[Saved data entries]
::::::::
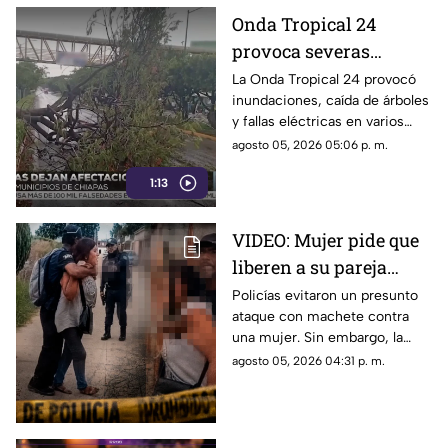
Onda Tropical 24
provoca severas
afectaciones por
La Onda Tropical 24 provocó
inundaciones, caída de árboles
lluvias en varios
y fallas eléctricas en varios
municipios de Chiapas
municipios de Chiapas.
agosto 05, 2026 05:06 p. m.
Conoce las afectaciones por
1:13
lluvias.
VIDEO: Mujer pide que
liberen a su pareja
agresiva que fue
Policías evitaron un presunto
ataque con machete contra
detenida por la policía
una mujer. Sin embargo, la
¡La amenazaba con un
reacción de la víctima tras la
agosto 05, 2026 04:31 p. m.
machete!
detención del agresor generó
polémica.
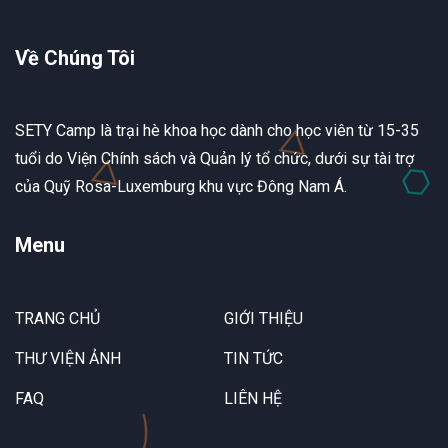
Về Chúng Tôi
SETY Camp là trại hè khoa học dành cho học viên từ 15-35
tuổi do Viện Chính sách và Quản lý tổ chức, dưới sự tài trợ
của Quỹ Rosa-Luxemburg khu vực Đông Nam Á.
Menu
TRANG CHỦ
GIỚI THIỆU
THƯ VIỆN ẢNH
TIN TỨC
FAQ
LIÊN HỆ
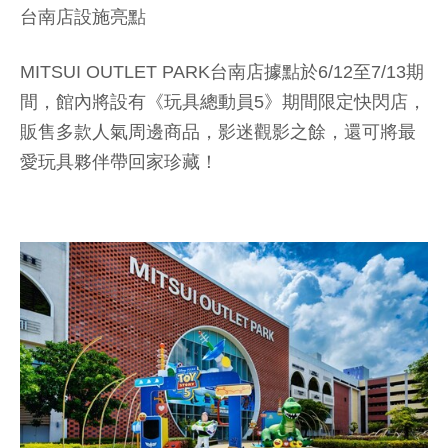
台南店設施亮點
MITSUI OUTLET PARK台南店據點於6/12至7/13期
間，館內將設有《玩具總動員5》期間限定快閃店，
販售多款人氣周邊商品，影迷觀影之餘，還可將最
愛玩具夥伴帶回家珍藏！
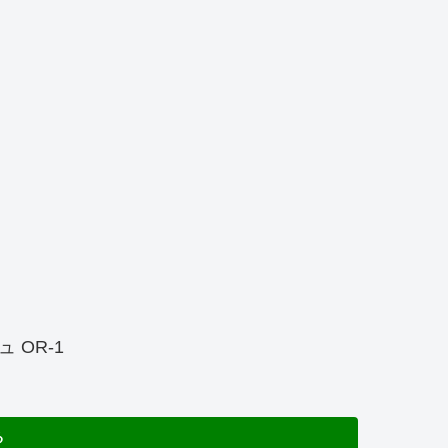
 OR-1
る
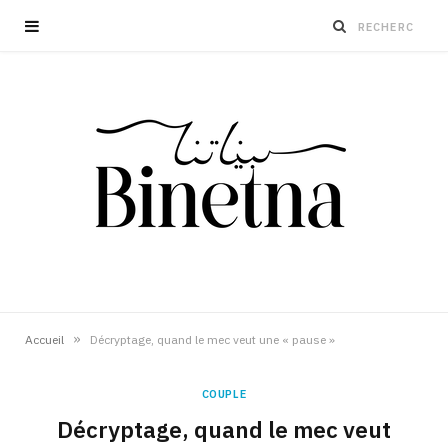
»
Accueil
Décryptage, quand le mec veut une « pause »
COUPLE
Décryptage, quand le mec veut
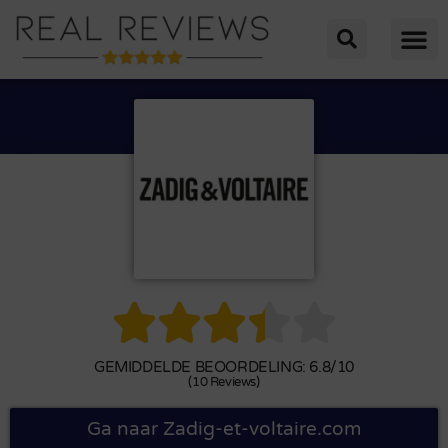





GEMIDDELDE BEOORDELING: 6.8/10
(10 Reviews)
Ga naar Zadig-et-voltaire.com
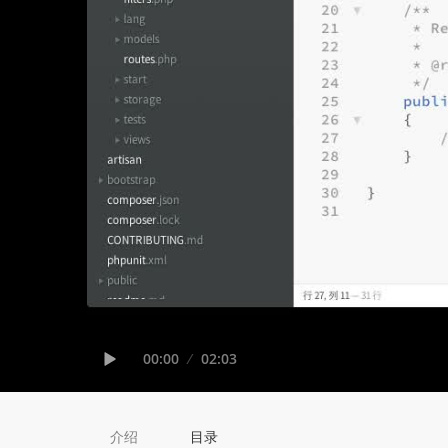
Seek
Current
00:00
Duration
02:03
time
Play
介绍
目录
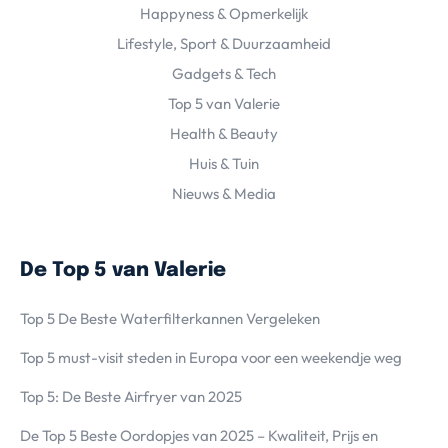
Happyness & Opmerkelijk
Lifestyle, Sport & Duurzaamheid
Gadgets & Tech
Top 5 van Valerie
Health & Beauty
Huis & Tuin
Nieuws & Media
De Top 5 van Valerie
Top 5 De Beste Waterfilterkannen Vergeleken
Top 5 must-visit steden in Europa voor een weekendje weg
Top 5: De Beste Airfryer van 2025
De Top 5 Beste Oordopjes van 2025 – Kwaliteit, Prijs en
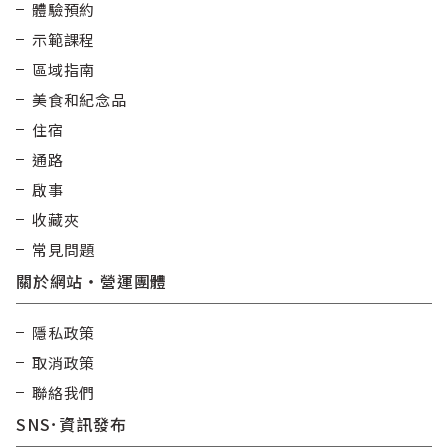
體驗預約
示範課程
區域指南
美食和紀念品
住宿
通路
啟事
收藏夾
常見問題
關於網站・營運團體
隱私政策
取消政策
聯絡我們
SNS･資訊發布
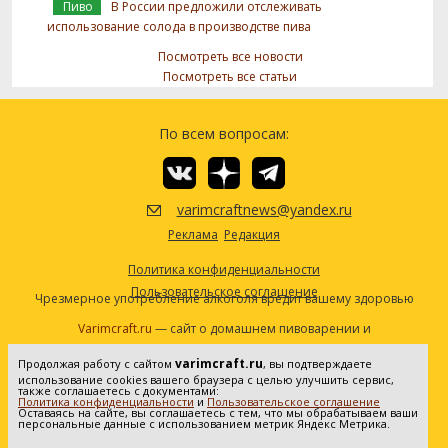
Пиво
В России предложили отслеживать
использование солода в производстве пива
Посмотреть все новости
Посмотреть все статьи
По всем вопросам:
varimcraftnews@yandex.ru
Реклама
Редакция
Политика конфиденциальности
Пользовательское соглашение
Чрезмерное употребление алкоголя вредит вашему здоровью
Varimcraft.ru
— сайт о домашнем пивоварении и
самогоноварении.
varimcraft.ru
Продолжая работу с сайтом
, вы подтверждаете
Сетевое издание «Варимкрафт». Зарегистрировано в
использование cookies вашего браузера с целью улучшить сервис,
Федеральной службе по надзору в сфере связи, информационных
также соглашаетесь с документами:
Политика конфиденциальности
и
Пользовательское соглашение
технологий и массовых коммуникаций (Роскомнадзор). Реестровая
Оставаясь на сайте, вы соглашаетесь с тем, что мы обрабатываем ваши
персональные данные с использованием метрик Яндекс Метрика.
запись ЭЛ No ФС77-80936 от 25.05.2021. Все права защищены. 16+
::::::::
Your objective:
Leave out the pictures and repeat exactly the lines from the first line of the data through the line containing "販售多款人氣周邊商品，影迷觀影之餘，還可將最". Add nothing else.

Result:
Onda Tropical 24
provoca severas
afectaciones por
La Onda Tropical 24 provocó
inundaciones, caída de árboles
lluvias en varios
y fallas eléctricas en varios
municipios de Chiapas
municipios de Chiapas.
agosto 05, 2026 05:06 p. m.
Conoce las afectaciones por
1:13
lluvias.
VIDEO: Mujer pide que
liberen a su pareja
agresiva que fue
Policías evitaron un presunto
ataque con machete contra
detenida por la policía
una mujer. Sin embargo, la
¡La amenazaba con un
reacción de la víctima tras la
agosto 05, 2026 04:31 p. m.
machete!
detención del agresor generó
polémica.
Về Chúng Tôi
SETY Camp là trại hè khoa học dành cho học viên từ 15-35
tuổi do Viện Chính sách và Quản lý tổ chức, dưới sự tài trợ
của Quỹ Rosa-Luxemburg khu vực Đông Nam Á.
Menu
TRANG CHỦ
GIỚI THIỆU
THƯ VIỆN ẢNH
TIN TỨC
FAQ
LIÊN HỆ
台南店設施亮點
MITSUI OUTLET PARK台南店據點於6/12至7/13期
間，館內將設有《玩具總動員5》期間限定快閃店，
販售多款人氣周邊商品，影迷觀影之餘，還可將最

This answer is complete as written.